Adaptive capacity of coupled socio-ecological systems to absorb climate extremes
Session lead: Dr. Kirsten Thonicke (PIK), Prof. Dr. Michael Bahn (University Innsbruck)
The ability of ecosystems to resist and recover from extreme climate events is of fundamental importance for the delivery of provisioning, regulating and cultural ecosystem services. This links immediately to the socio-economic system, which not only relies on ecosystem services but also triggers management decisions that in turn affect ecosystem properties. The vulnerability of various processes in each system to extreme events is highly diverse and is buffered by multi-functionality. Society is steadily adapting to extreme events, by changing, e.g. the form, extent and intensity of land-use practices. Thus the resilience of both, the natural and the socio-ecological system, are closely interrelated. To date the vulnerability and adaptive capacity of socio-ecological systems to extreme events is not well understood and large uncertainties exist as to the legacies of extreme events on ecosystems and on related societal structures and processes.
The aim of this session is 1) to develop a new framework for the integrated assessment of impacts of climate extremes on socio-ecological systems and their resilience, accounting for legacy effects of climate extremes; 2) to identify a set of relevant common parameters for observations and measurements of societal and ecological responses and vulnerabilities to climate extremes; and 3) to propose approaches for determining the adaptation potential of coupled socio-ecological systems to climate extremes.
Specifically, the session will develop a new framework that allows describing the potential of coupled socio-ecological systems to absorb climate extreme events and options to adapt to climate extremes. This spans different types of (socio-)ecological systems, ranging from forests to grasslands, natural to managed lands, and lowland to alpine climate systems and societal systems, including social, political, economic and cultural structure and processes within the society. Moreover, we will combine experimental and modelling expertise from local to continental scales with decision-making at European and international levels.
Methods of ecosystem-based and socio-ecological modelling will be discussed to explore how the vulnerability and adaptive capacity of socio-ecological systems can be quantified, and which paradigm shifts or (inter)disciplinary expertise are needed to advance research in this field. To specify further impacts of climate extremes loss-and-damage assessment tools provide an important link between climate extremes and socio-ecological systems. The integration of both concepts will advance research in this field. To support knowledge transfer into decision-making processes, new transdisciplinary methods for the co-design and co-production of new knowledge are required which then aim to improve the mutual understanding and communication between the scientific and the non-scientific experts. The aim is to identify different ways how socio-ecological systems react and adapt to climate extremes, specifically under future climate change.

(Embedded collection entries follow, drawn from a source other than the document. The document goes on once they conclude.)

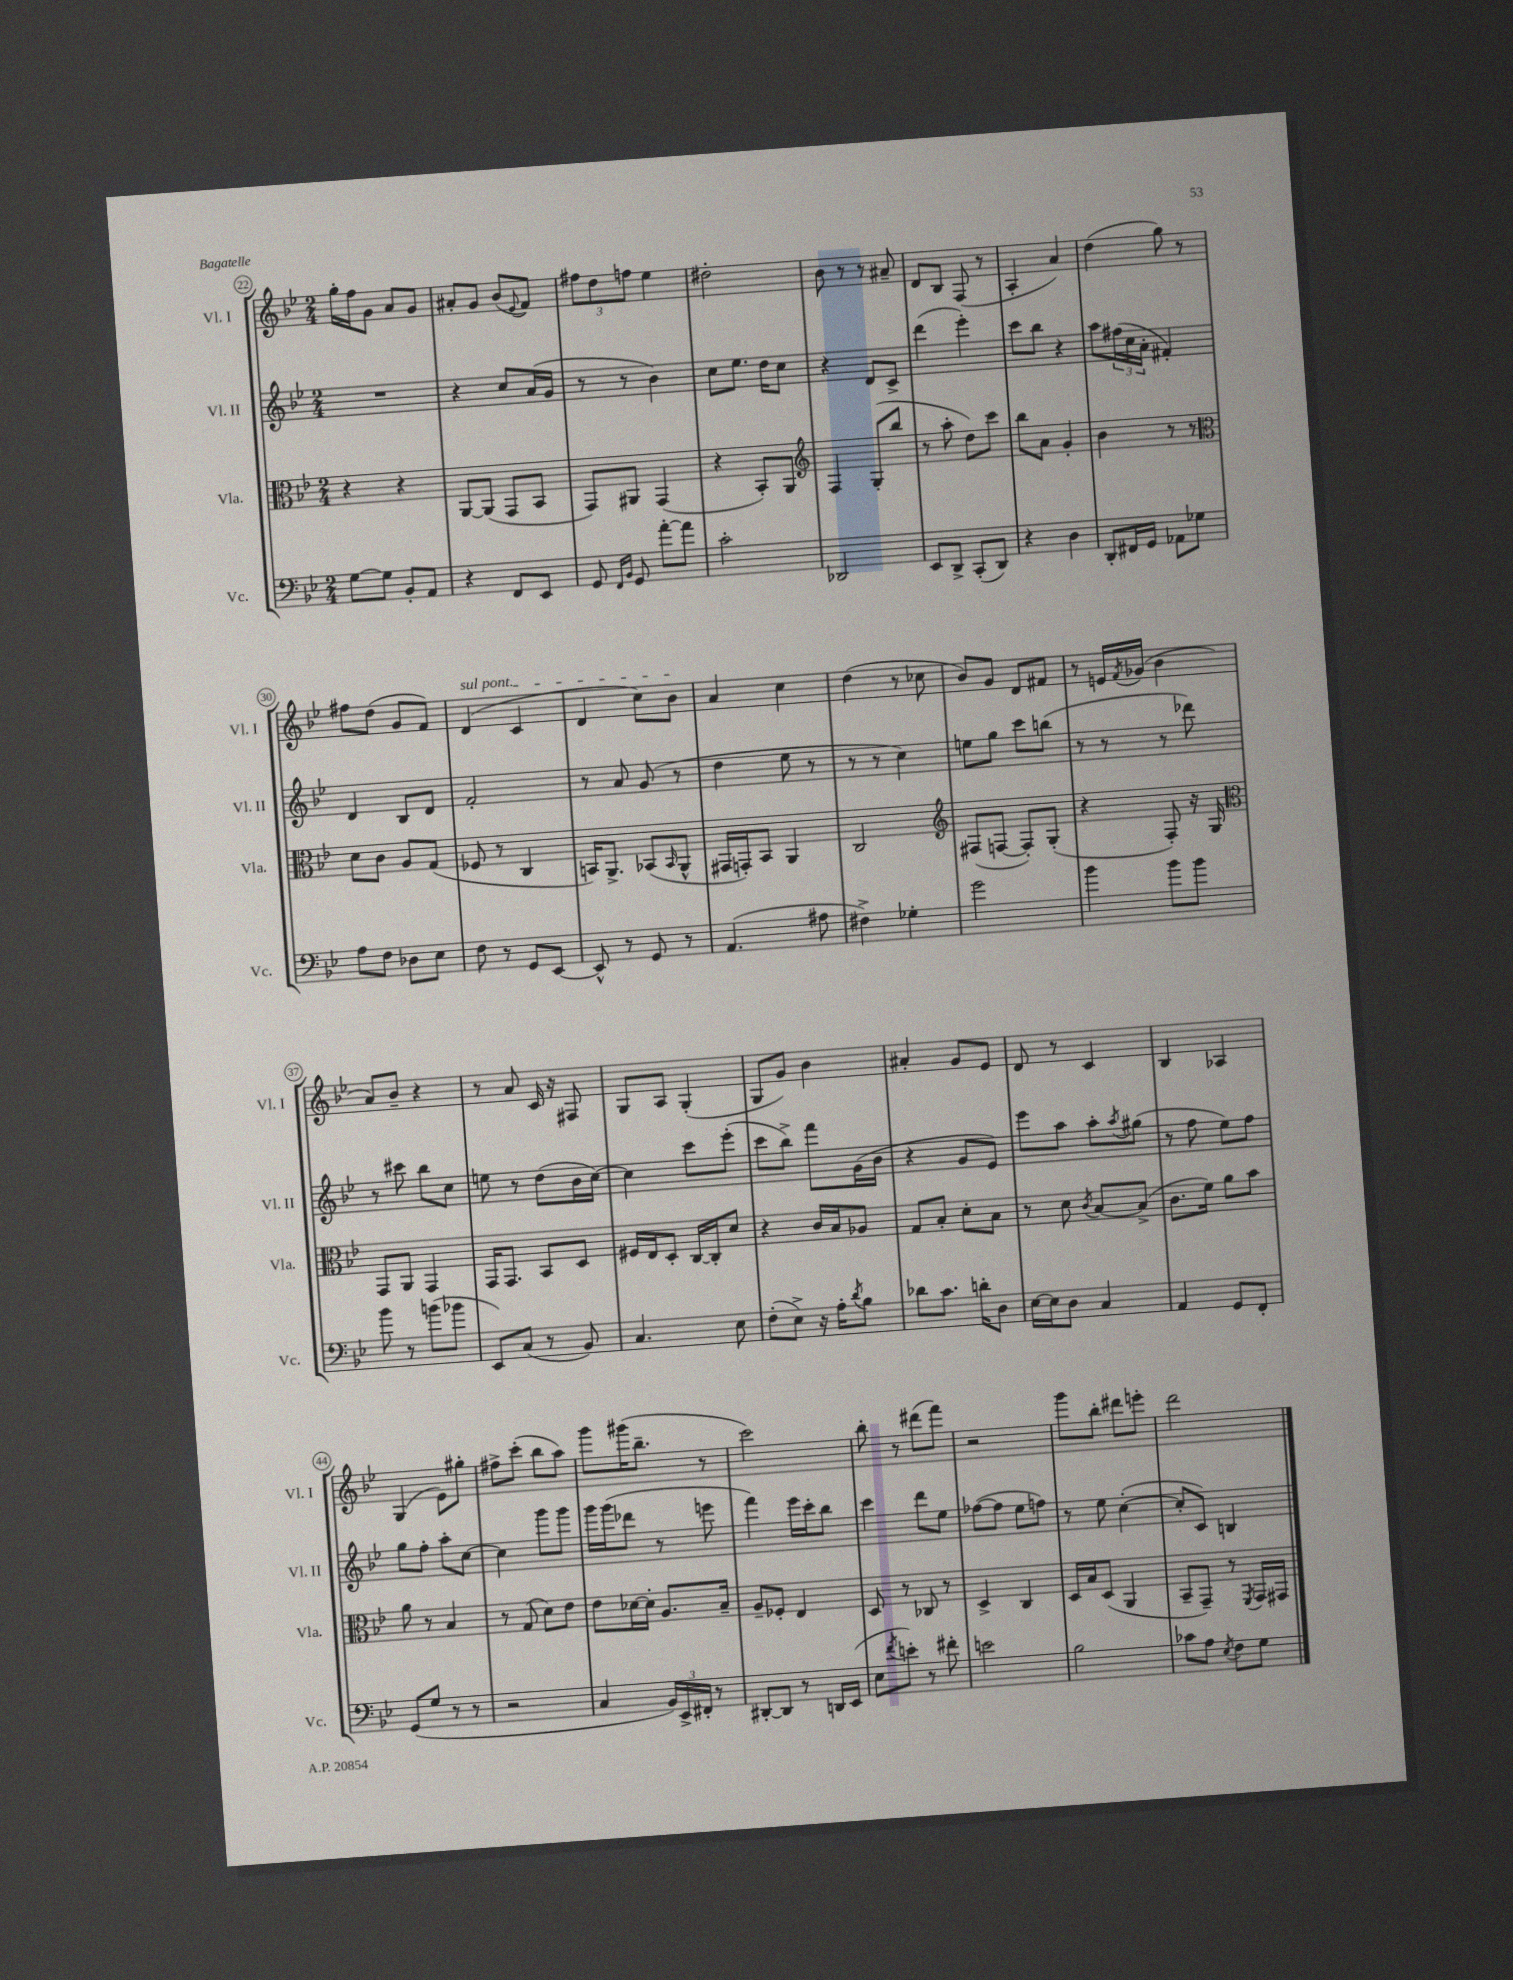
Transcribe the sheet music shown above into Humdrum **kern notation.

**kern	**kern	**kern	**kern
*staff4	*staff3	*staff2	*staff1
*clefF4	*clefC3	*clefG2	*clefG2
*k[b-e-]	*k[b-e-]	*k[b-e-]	*k[b-e-]
*M2/4	*M2/4	*M2/4	*M2/4
[8G\L	4r	2r	16gg'\LL
.	.	.	16ff\J
8G\]J	.	.	8g\J
8BB-'/L	4r	.	8a/L
8AA/J	.	.	8g/J
=	=	=	=
4r	[8AA/L	4r	8a#'/L
.	(8AA/]J	.	8g/J
8FF/L	8GG/L	8cc/L	(8b-/L
.	.	.	8qqe-/
8EE-/J	8BB-/J	(16a/L	8f/J)
.	.	16g/JJ	.
=	=	=	=
8GG/	8GG/L)	8r	12ff#\L
.	.	.	12dd\
16qqFF/LL	.	.	.
16qqBB-/JJ	.	.	.
8GG/	8AA#/J	8r	.
.	.	.	12ff\J
[8a'\L	(4GG/	4b-\)	4ee-\
8a\]J	.	.	.
=	=	=	=
2c'\	4r	8cc\L	2dd#'\
.	.	8.ee-\J	.
.	8BB-'/L)	.	.
.	.	16dd\LK	.
.	8AA/J	8cc\J	.
=	=	=	=
*	*clefG2	*	*
2DD-/	4F/	4r	8b-\
.	.	.	8r
.	(8G'/L	8d/L	8r
.	8bb-/J	8c^/J	8a#~/
=	=	=	=
8EE-/L	8r	(4ddd\	8d/L
8DD^/J	8aa'\	.	8B-/J
(8CC'/L	8dd\L)	4eee-'\)	(8F/
8DD/J)	8ccc\J	.	8r
=	=	=	=
4r	8bb-\L	8ccc\L	4A'/
.	8a\J	8bb-\J	.
4D\	4g'/	4r	4a/)
=	=	=	=
8DD'/L	4b-\	8aa\L	(4dd\
16FF#/L	.	(24ff#\L	.
.	.	24cc\	.
16GG/JJ	.	.	.
.	.	24a'\JJ	.
8AA-\L	8r	4f#'/)	8gg\)
8G-\J	8r	.	8r
=	=	=	=
*	*clefC3	*	*
8A\L	8d\L	4d/	8ff#\L
8F\J	8c\J	.	(8dd\J
8D-\L	8A/L	8B-/L	8g/L
8E-\J	(8G/J	8d/J	8f/J)
=	=	=	=
8F\	8F-/	2f'/	(4d/
8r	8r	.	.
8GG/L	4C/	.	4c/
[8EE-/J	.	.	.
=	=	=	=
8EE-^^/]	16BB/LK)	8r	4d/
.	8.AA^/J	.	.
8r	.	8a/	.
8GG/	(8BB-/L	(8g/	8cc\L)
.	16qqBB-/	.	.
8r	8AA^^/J	8r	8b-\J
=	=	=	=
(4.AA/	16GG#/LL	4dd\	4a/
.	16GG'/J)	.	.
.	8BB-/J	.	.
.	4AA/	8ee-\	4cc\
8A#\	.	8r	.
=	=	=	=
4F#^\)	2C/	8r	(4dd\
.	.	8r	.
4G-'\	.	4cc\)	8r
.	.	.	8cc-\
=	=	=	=
*	*clefG2	*	*
2g\	(8F#/L	8ee\L	8b-/L)
.	[8F/J	8gg\J	8g/J
.	8F'/]L)	8ccc\L	8d/L
.	(8G'/J	(8bb\J	8f#/J
=	=	=	=
4b-\	4r	8r	8r
.	.	8r	16e/LL
.	.	.	8qf/
.	.	.	(16g-/JJ
8b-\L	8F'/)	8r	4b-\
8b-\J	16r	8ddd-\)	.
.	16G/	.	.
=	=	=	=
*	*clefC3	*	*
8b-\	8GG/L	8r	8a/L)
8r	8AA/J	8ccc#\	8b-~/J
(8b\L	4GG/	8bb-\L	4r
8b-\J	.	8cc\J	.
=	=	=	=
8EE-/L)	16GG/LK	8ee\	8r
.	8.GG/J	.	.
(8C/J	.	8r	8a/
8r	8BB-/L	(8dd\L	16c/
.	.	.	16r
8BB-/)	8D/J	16b-\L	8F#/
.	.	[16cc\JJ)	.
=	=	=	=
4.C/	16F#/LL	4cc\]	8G/L
.	16E-/J	.	.
.	8D'/J	.	8A/J
.	[16C/LL	8ccc\L	(4G'/
.	16C'/]J	.	.
8E-\	8d/J	(8eee-'\J	.
=	=	=	=
(8F'\L	4r	8ccc\L	8G/L
8E-^\J)	.	8bb-^\J)	8g/J)
16r	16c/LL	8fff\L	4b-\
16A'\LK	16B-/J	.	.
8qd/	.	.	.
8B-\J	8A-/J	(16g\L	.
.	.	16b-\JJ	.
=	=	=	=
8d-\L	8G/L	4r	4a#'/
8.c\J	8B-'/J	.	.
.	8d'\L	8g/L	8g/L
16d'\LK	.	.	.
8D\J	8B-\J	8e-/J)	8e-/J
=	=	=	=
[16E-\LL	8r	8eee-\L	8d/
16E-\]J	.	.	.
8D\J	8d\	8aa\J	8r
.	8qc/	.	.
4C/	[8B-/L	8aa'\L	4c/
.	.	8qaa/	.
.	(8B-^/]J	(8gg#\J	.
=	=	=	=
4AA/	8.c\L	8r	4B-/
.	.	8ff\	.
.	16f\Jk)	.	.
8GG/L	8a\L	8ee-\L)	4A-/
8FF'/J	8b-\J	8ff\J	.
=	=	=	=
(8GG/L	8a\	8gg\L	(4G/
8G/J	8r	8ff'\J	.
8r	4B-/	8aa'\L	8e-\L)
8r	.	[8cc\J	8gg#'\J
=	=	=	=
2r	8r	4cc\]	8ff#^\L
.	(8G/	.	(8ccc'\J
.	8d\L)	8ggg\L	8bb-\L
.	8e-\J	8ggg\J	8aa\J)
=	=	=	=
4C/	8e-\L	16ggg\LL	8ggg\L
.	.	(16ggg\J	.
.	[16d-\L	8ddd-\J	(16ggg#\K
.	16d-'\]JJ	.	8.bb-~\J
24BB-/LL)	8.A/L	8r	.
24EE-^/	.	.	.
24FF#'/JJ	.	.	.
8r	.	8eee\	8r
.	16B-~/Jk	.	.
=	=	=	=
[8DD#'/L	8A~/L	4fff\)	2ccc\)
8DD#/]J	8F-'/J	.	.
8r	4E-/	16eee-\LL	.
.	.	16ccc'\J	.
16DD/LL	.	8bb-\J	.
(16EE-/JJ	.	.	.
=	=	=	=
8E-\L	8D/	4ccc\	8bb-'\
8qf/	.	.	.
8e'\J)	8r	.	8r
8r	8C-/	8ddd\L	(8ddd#\L
8f#'\	8r	8ee-\J	8fff\J)
=	=	=	=
2e\	4D^/	([8ff-\L	2r
.	.	8ff-\]J	.
.	4C/	8ee-\L	.
.	.	8ff\J)	.
=	=	=	=
2B-\	16D/LL	8r	8ggg\L
.	16B-/J	.	.
.	(8D/J	8ee-\	8bb-'\J
.	4AA/	([4cc'\	8ddd#\L
.	.	.	8eee'\J
=	=	=	=
8c-\L	8BB-~/L	8cc'/]L	2ddd\
8A\J	8GG~/J)	8c/J)	.
8qE-/	.	.	.
8F\L	8r	4B/	.
.	8qFF/	.	.
8G\J	16GG/LL	.	.
.	16GG#/JJ	.	.
==	==	==	==
*-	*-	*-	*-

In order to address the three objectives of this session, we will structure the three blocks of the workshop session in the following way: the first block will start with three teaser presentations, one introducing the topic of the workshop and explaining its aims (presented by Kirsten Thonicke), the second presenting first ideas on the framework to quantify the integrated assessment of impacts of climate extremes on social and ecological systems with respect to different types of extremes and the associated ecosystem resilience (presented by Anja Rammig), and the third on identifying parameters for observations and measurements of the vulnerability of affected socio-ecological systems (presented by Michael Bahn). The presentations will integrate concepts suggested by all participants prior to the session and provide the baseline for the detailed discussion on identifying knowledge gaps to be filled with innovative research approaches during the session.
The second block will start with two teaser presentations on the stakeholder perspective and co-design of knowledge to focus on transdisciplinary approaches for developing new methods to assess the vulnerability of social-ecological systems to climate extremes, as proposed in the third objective. The stakeholder perspective will thus provide the baseline for matching the research questions identified in the first block with the requirements for co-design and co-development of scientific and non-scientific knowledge and methods with respect to the ecosystems perspective of extremes identified in this block. These research priorities will be synthesized and integrated in the research plan which is jointly written in the third block and which includes the presentation for synthesis in the plenary.